2.       Because a lower demand is expected and for other financial reasons not relevant for this discussion, the number of oil rigs operating in North America is 50% lower than last year.  This means that the supply of crude in the future will be lower.  If you think prices are already too high, keep  your eyes peeled you will soon see the price at the pump go over$1.50 a litre.

3.       Another complication is the political situation in the Middle East.  The question about the strike on Iran is “when?” As Iran is a key player on the supply side of crude, this does not arguer well for prices at the pump.

What should we do as consumers? Watch our belts – stop using those credit cards – you should absolutely leave home with out them.

What should we do as investors?  Well, isn’t that an interesting question.  If you are 15 to 20 years away from retirement, you don’t need to pay any attention to the news – just keep socking the monthly 10%. 

If you are five years or less away from retirement, then I would say build a core portfolio of blue chips and take specific satellite positions in banking, new technologies, real estate and health care.  These specific positions should be the part of your portfolio that does not need to come into play for the next ten years.

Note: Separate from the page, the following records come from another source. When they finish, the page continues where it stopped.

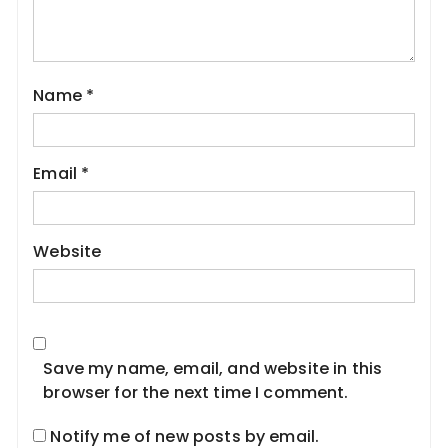
Name
*
Email
*
Website
Save my name, email, and website in this
browser for the next time I comment.
Notify me of new posts by email.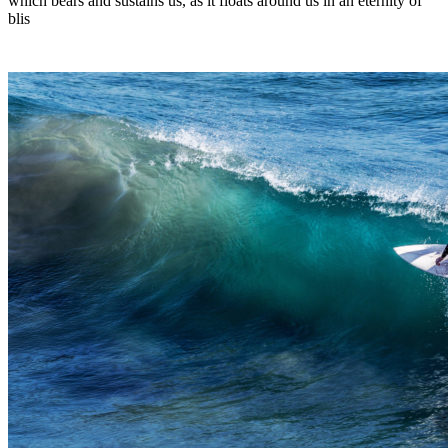
which bears and sustains us, as it floats around us in an eternity of
blis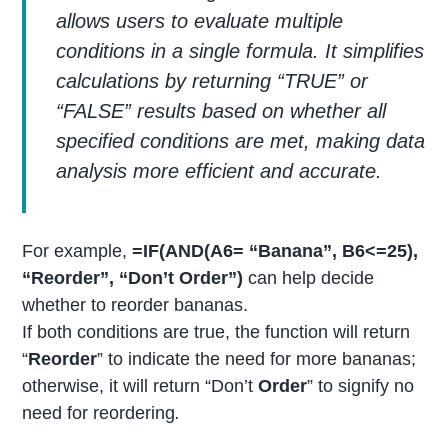
allows users to evaluate multiple
conditions in a single formula. It simplifies
calculations by returning “TRUE” or
“FALSE” results based on whether all
specified conditions are met, making data
analysis more efficient and accurate.
For example,
=IF(AND(A6= “Banana”, B6<=25),
“Reorder”, “Don’t Order”)
can help decide
whether to reorder bananas.
If both conditions are true, the function will return
“
Reorder
” to indicate the need for more bananas;
otherwise, it will return “Don’t
Order
” to signify no
need for reordering
.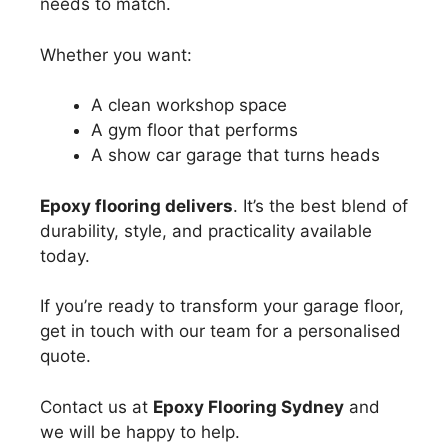
needs to match.
Whether you want:
A clean workshop space
A gym floor that performs
A show car garage that turns heads
Epoxy flooring delivers
. It’s the best blend of
durability, style, and practicality available
today.
If you’re ready to transform your garage floor,
get in touch with our team for a personalised
quote.
Contact us at
Epoxy Flooring Sydney
and
we will be happy to help.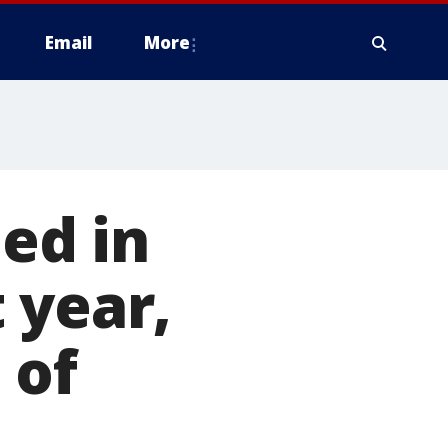
Email
More
ed in
 year,
 of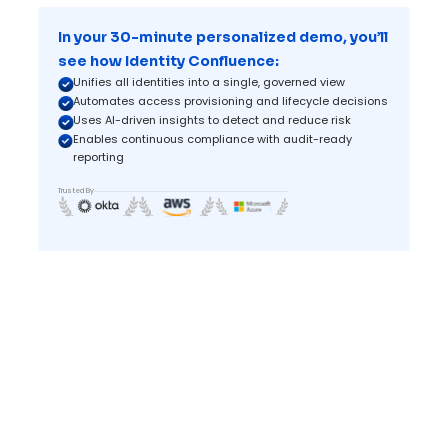
In your 30-minute personalized demo, you’ll
see how Identity Confluence:
Unifies all identities into a single, governed view
Automates access provisioning and lifecycle decisions
Uses AI-driven insights to detect and reduce risk
Enables continuous compliance with audit-ready
reporting
Trusted By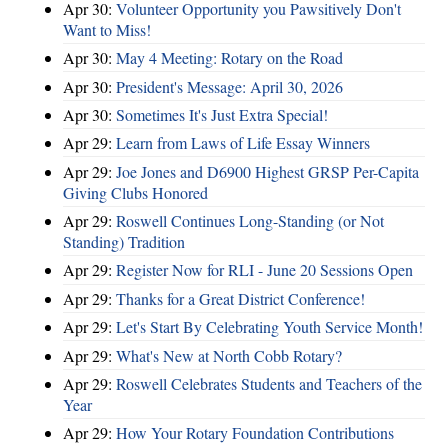
Apr 30:
Volunteer Opportunity you Pawsitively Don't
Want to Miss!
Apr 30:
May 4 Meeting: Rotary on the Road
Apr 30:
President's Message: April 30, 2026
Apr 30:
Sometimes It's Just Extra Special!
Apr 29:
Learn from Laws of Life Essay Winners
Apr 29:
Joe Jones and D6900 Highest GRSP Per-Capita
Giving Clubs Honored
Apr 29:
Roswell Continues Long-Standing (or Not
Standing) Tradition
Apr 29:
Register Now for RLI - June 20 Sessions Open
Apr 29:
Thanks for a Great District Conference!
Apr 29:
Let's Start By Celebrating Youth Service Month!
Apr 29:
What's New at North Cobb Rotary?
Apr 29:
Roswell Celebrates Students and Teachers of the
Year
Apr 29:
How Your Rotary Foundation Contributions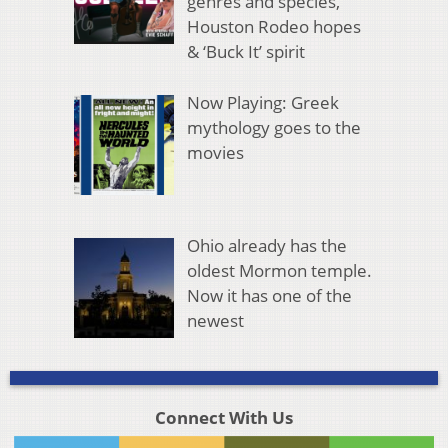
genres and species,
Houston Rodeo hopes
& ‘Buck It’ spirit
Now Playing: Greek
mythology goes to the
movies
Ohio already has the
oldest Mormon temple.
Now it has one of the
newest
Connect With Us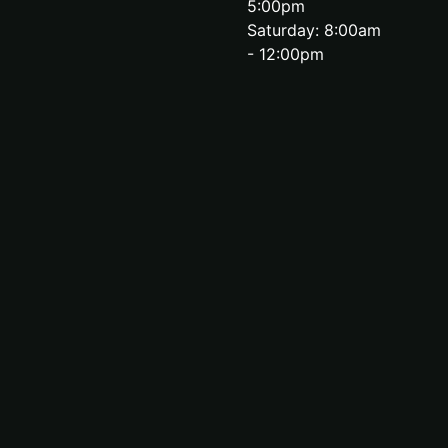
5:00pm
Saturday: 8:00am
- 12:00pm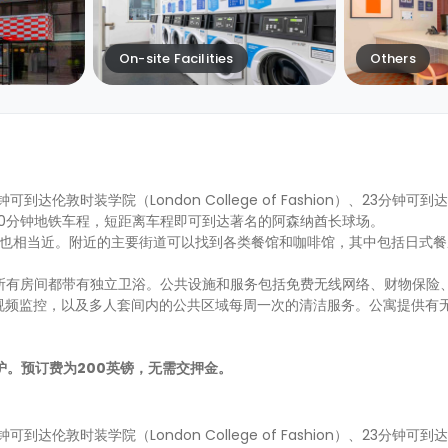
On-site Facilities
Others
钟可到达伦敦时装学院（London College of Fashion）、23分钟
距离市中心10分钟地铁车程，短距离车程即可到达著名的阿森纳酋长球场。
nds 公园也相当近。附近的主要街道可以找到各类餐馆和咖啡馆，其中包括日式餐厅H
生选择，所有房间都带有独立卫浴。公共设施和服务包括免费无线网络、财物保
视频监控，以及多人套间内的公共区域每周一次的清洁服务。公寓提供有
的保护。预订费为200英镑，无需交押金。
钟可到达伦敦时装学院（London College of Fashion）、23分钟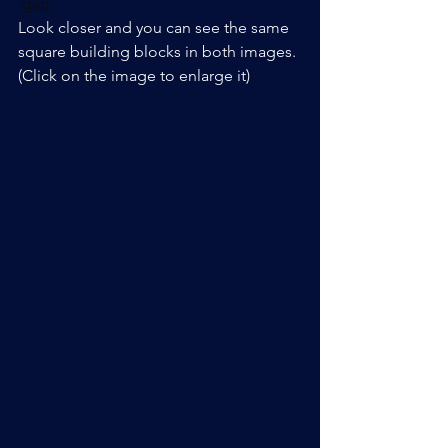
igap
Look closer and you can see the same 
square building blocks in both images. 
(Click on the image to enlarge it)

If you are a retiree who is consuming investments, you’ve got trouble.  Bonds are no longer a safe place for you to be, and if you are going to buy bonds, for heaven’s sake don’t get into a bond mutual fund.  Buy a high coupon and hold it to maturity with the intention of consuming the coupon payments.  Be careful about investing in stocks – dividends are still good for health, and growth sectors are still good for your ten year money.  However, I strongly advise you to keep the next 2 years of income in cash or GIC.  This will insulate you towards the events of the market.
Be wary of stocks in the energy sector – with everything that’s going on in the world, if we get hit with another warm winter, investments in the Canadian side of the sector will not do well.